La ministre des Services aux Autochtones, Jane Philpott, a dévoilé mardi à Ottawa ses plans et ses priorités pour les Premières-Nations.

La ministre des Services aux Autochtones a des défis colossaux à relever

OTTAWA - Le nouveau ministère des Services aux Autochtones vise un objectif à long terme pour le moins singulier: celui de disparaître éventuellement.

Ce ministère a été créé il y a deux mois en scindant le ministère des Affaires autochtones en deux entités. Le ministère des Relations Couronne-Autochtones et des Affaires du Nord se consacrera plus spécifiquement aux traités et aux revendications territoriales; le ministère des Services aux Autochtones s’occupe de programmes comme la santé, l’éducation, les infrastructures et les soins aux enfants. La Direction générale de la santé des Premières Nations et des Inuits sera d’ailleurs officiellement transférée de Santé Canada au nouveau ministère des Services aux Autochtones.
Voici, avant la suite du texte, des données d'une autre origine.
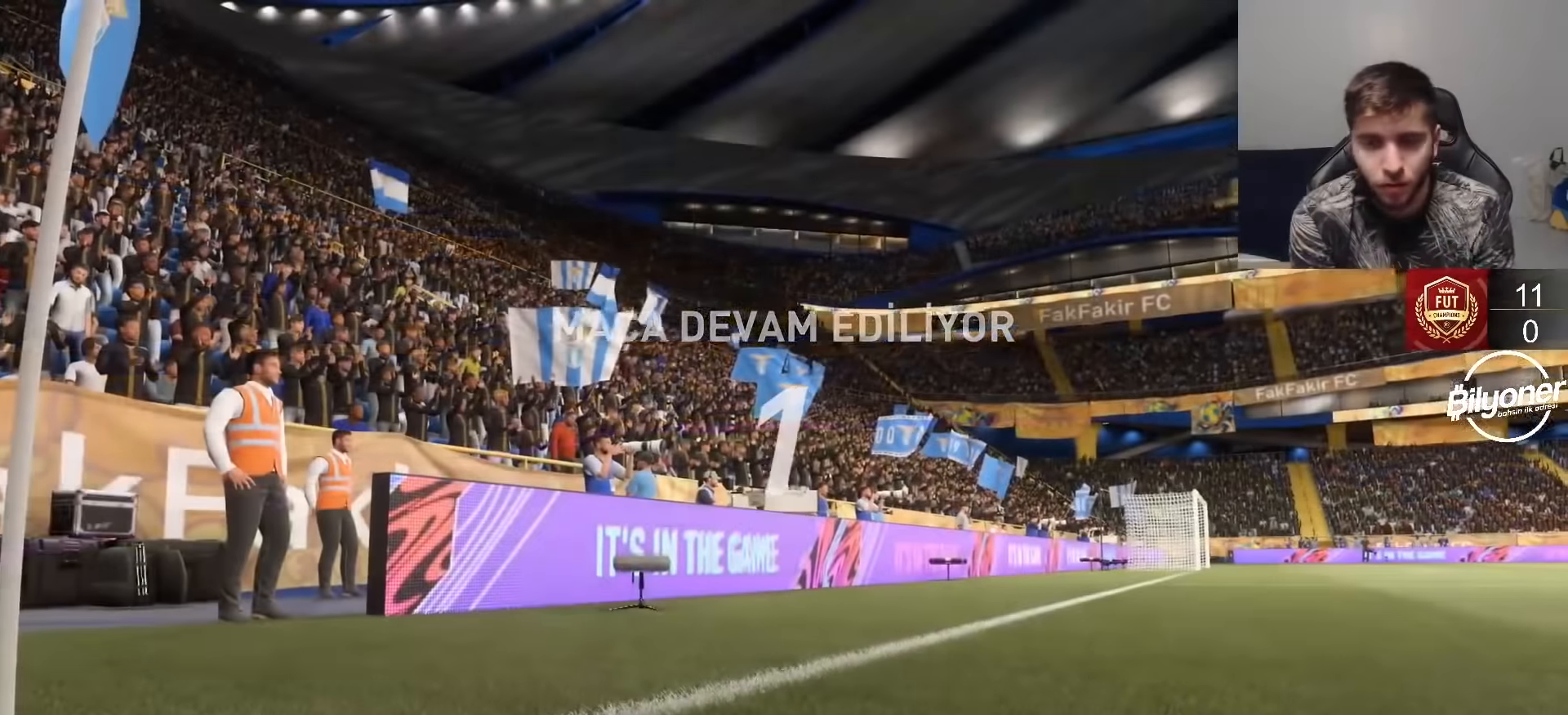
{"buttons": [], "left_stick": "center", "right_stick": "center", "events": []}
La ministre des Services aux Autochtones, Jane Philpott, a dévoilé mardi à Ottawa ses plans et ses priorités, en partant du principe que les Autochtones, tout compte fait, veulent avoir la maîtrise sur leur vie. Le ministère vise donc à confier éventuellement le financement fédéral à des organismes autochtones, qui pourront ensuite gérer eux-mêmes les différents programmes. À terme, l’existence même du ministère des Services aux Autochtones ne serait donc plus nécessaire.

Pour l’instant, le ministère souhaite conclure des ententes de financement de 10 ans avec une centaine de communautés autochtones d’ici avril 2019. Ottawa voudrait aussi éliminer, ou du moins modifier, certaines «politiques rétrogrades», comme la mise en tutelle lorsqu’Ottawa croit qu’une communauté a perdu le contrôle de ses finances.

Le nouveau ministère réexaminera aussi l’exigence faite aux communautés autochtones de transmettre à Ottawa chaque année parfois une centaine de rapports, qui se retrouvent souvent sur les tablettes sans jamais avoir été lus. À ce chapitre, la ministre Philpott privilégie plutôt le principe du «moins mais mieux».

Le porte-parole néo-démocrate en matière d’affaires autochtones, Charlie Angus, député du Nord ontarien, appuie les objectifs de la ministre Philpott, mais déplore que son gouvernement n’ait pas jusqu’ici délié les cordons de sa bourse.

«Crise humanitaire»

La ministre Philpott présidera cette semaine une rencontre fédérale-provinciale-territoriale d’urgence sur les soins à l’enfance chez les Autochtones, à laquelle sont conviés les leaders inuits et ceux des Premières Nations. Mme Philpott a d’ailleurs qualifié mardi de «crise humanitaire» le système de soins pour les enfants autochtones. Elle a notamment déploré le nombre alarmant d’enfants qui sont placés en famille d’accueil.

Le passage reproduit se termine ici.